Уклониться от напора мадам Беловзоровой было невозможно. Понемногу Варя привыкла бывать в том пёстром обществе, которое собиралось у графини на вилле в предместье Рима. Там появлялись русские аристократы, лечившиеся или скучающие за границей, художники всех европейских национальностей, меценаты и покупатели картин, их жёны, подруги и модели. В доме много ели, пили, танцевали. И спорили об искусстве порой так жарко, что местные жители целыми вечерами простаивали под освещёнными окнами виллы, гадая – отчего эти русские снова вопят, как на пожаре? К изумлению Вари, её приняли в этом кружке легко и свободно, интересуясь более её картинами, нежели происхождением.
А потом… пришло письмо Сергея. Письмо, почти год искавшее её по Европе, – и тот весенний тёплый вечер в Риме до сих пор снился Варе по ночам. Торопливые, испещрённые кляксами строчки были переполнены любовью, нежностью и раскаянием. Читая их, Варя рыдала так, что вызвала изумлённый оклик торговца апельсинами, проходившего под открытым окном. Выглянув и едва выжав из себя «Niente, niente…», Варя вернулась к письму. И дальше плакала уже беззвучно, вытирая лицо тряпкой для очищения мольберта, – первым, что подвернулось под руку, – не замечая размазанной по щекам и лбу краски, вновь и вновь всматриваясь в знакомый почерк, понимая – не врёт, любит, ждёт, ничего не забыл, готов лететь за ней сюда по первому зову… Уже в полночь Варя, словно очнувшись, отбросила письмо и заметалась по тёмной мастерской, беспорядочно складывая вещи, кисти, краски, холсты, ища саквояж или хотя бы простыню, чтобы связать обычный деревенский узел. Скорей, скорей, едва рассветёт – к графине, всё рассказать, объяснить, просить прощения за то, что внезапно прерывает ученье, что ей нужно, непременно нужно вернуться в Россию… Ранний рассвет застал Варю в предместье Сант-Анджело перед виллой Беловзоровой. Но двери оказались запертыми. Старик сторож объяснил, что графиня третьего дня выехала в Вену и ожидается назад никак не раньше осени.
Три дня прошли в лихорадочной тоске. Варя не могла заставить себя взяться за кисть. Она то металась по мастерской, то лежала на кровати, уставившись в стену, то стояла у окна, сквозь слёзы разглядывая синее и прозрачное, словно стеклянное небо над бессмертным куполом Сан-Пьетро. Пила тёплую воду из кувшина для натюрмортов, строила планы – какие картины продать, какие украшения заложить, чтобы своими средствами добраться до родины… Но из украшений у Вари были лишь крошечные серёжки, подаренные покойным отцом, да дешёвый медный крестик. А продавать картины без разрешения графини, её главной покупательницы, она не смела, боясь показаться совсем уж неблагодарной. С трудом убедив себя, что сумеет дожить до приезда Беловзоровой и не сойти с ума, Варя взяла себя в руки – и отправилась в студию.

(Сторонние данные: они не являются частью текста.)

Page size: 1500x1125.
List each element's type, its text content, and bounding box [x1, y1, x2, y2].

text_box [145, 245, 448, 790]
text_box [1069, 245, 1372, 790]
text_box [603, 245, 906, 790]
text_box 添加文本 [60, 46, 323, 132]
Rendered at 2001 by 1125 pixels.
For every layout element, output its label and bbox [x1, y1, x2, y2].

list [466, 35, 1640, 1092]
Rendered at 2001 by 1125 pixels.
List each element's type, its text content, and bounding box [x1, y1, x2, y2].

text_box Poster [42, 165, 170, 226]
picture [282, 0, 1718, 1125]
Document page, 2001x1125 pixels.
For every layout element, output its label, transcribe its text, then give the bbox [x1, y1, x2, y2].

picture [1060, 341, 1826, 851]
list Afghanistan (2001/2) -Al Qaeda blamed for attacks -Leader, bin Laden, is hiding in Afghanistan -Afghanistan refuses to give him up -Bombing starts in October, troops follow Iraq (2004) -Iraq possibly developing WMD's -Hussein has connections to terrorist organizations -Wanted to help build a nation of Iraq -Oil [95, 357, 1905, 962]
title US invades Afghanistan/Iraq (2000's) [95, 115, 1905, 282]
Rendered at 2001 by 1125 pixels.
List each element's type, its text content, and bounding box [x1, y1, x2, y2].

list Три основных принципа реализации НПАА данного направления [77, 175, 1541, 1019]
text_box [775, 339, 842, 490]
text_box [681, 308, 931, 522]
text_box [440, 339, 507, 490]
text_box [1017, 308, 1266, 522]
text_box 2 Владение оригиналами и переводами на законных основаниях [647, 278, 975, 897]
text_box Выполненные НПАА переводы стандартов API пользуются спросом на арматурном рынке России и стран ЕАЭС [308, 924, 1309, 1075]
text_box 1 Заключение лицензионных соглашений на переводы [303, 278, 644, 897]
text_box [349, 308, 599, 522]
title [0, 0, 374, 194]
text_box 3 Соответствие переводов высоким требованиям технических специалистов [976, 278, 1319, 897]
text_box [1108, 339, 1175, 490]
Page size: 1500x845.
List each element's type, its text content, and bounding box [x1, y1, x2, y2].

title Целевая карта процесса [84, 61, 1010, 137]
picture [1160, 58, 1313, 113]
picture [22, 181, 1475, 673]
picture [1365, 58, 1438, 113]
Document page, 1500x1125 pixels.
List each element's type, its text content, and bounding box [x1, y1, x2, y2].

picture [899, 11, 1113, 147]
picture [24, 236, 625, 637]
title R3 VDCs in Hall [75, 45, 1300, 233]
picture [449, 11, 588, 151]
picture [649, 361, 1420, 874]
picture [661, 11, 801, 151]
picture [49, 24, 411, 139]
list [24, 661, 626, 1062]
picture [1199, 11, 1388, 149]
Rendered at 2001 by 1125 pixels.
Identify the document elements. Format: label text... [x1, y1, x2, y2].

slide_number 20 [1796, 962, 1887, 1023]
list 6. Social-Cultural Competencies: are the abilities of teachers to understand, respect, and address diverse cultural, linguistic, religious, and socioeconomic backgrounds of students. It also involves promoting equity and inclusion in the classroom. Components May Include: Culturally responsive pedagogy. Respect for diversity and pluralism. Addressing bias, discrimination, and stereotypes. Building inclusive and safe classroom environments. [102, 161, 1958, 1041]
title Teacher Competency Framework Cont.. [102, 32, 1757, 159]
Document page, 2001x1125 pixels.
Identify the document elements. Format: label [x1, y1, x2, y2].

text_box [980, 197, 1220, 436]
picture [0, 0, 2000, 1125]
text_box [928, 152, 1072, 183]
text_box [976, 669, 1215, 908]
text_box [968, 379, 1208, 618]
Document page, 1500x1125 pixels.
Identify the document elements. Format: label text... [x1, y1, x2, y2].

Письмо Сергея Варя читала и перечитывала каждый день. И всё яснее, всё жёстче делалась мысль о том, что ехать ей никуда не надо. Что Сергей – по-прежнему князь Тоневицкий, а она, Варя, – его отпущенница. Она знала, что Сергей не умеет лгать, что каждая строчка его письма – искренняя… но чем обычно заканчивается любовь барина к крепостной девушке, Варя тоже знала слишком хорошо. Нельзя, твердила она себе, сглатывая слёзы и отодвигая письмо так, словно это был змей-искуситель. Нельзя. Нечестно. Неблагородно. Он влюблён, он сам не знает что делает, не понимает и не хочет понимать, – как все мужчины, когда они не получают того, что хотят. А получит – и не будет знать, что с этим делать. Стало быть, в ответе и за Сергея и за себя саму – она, Варвара Зосимова.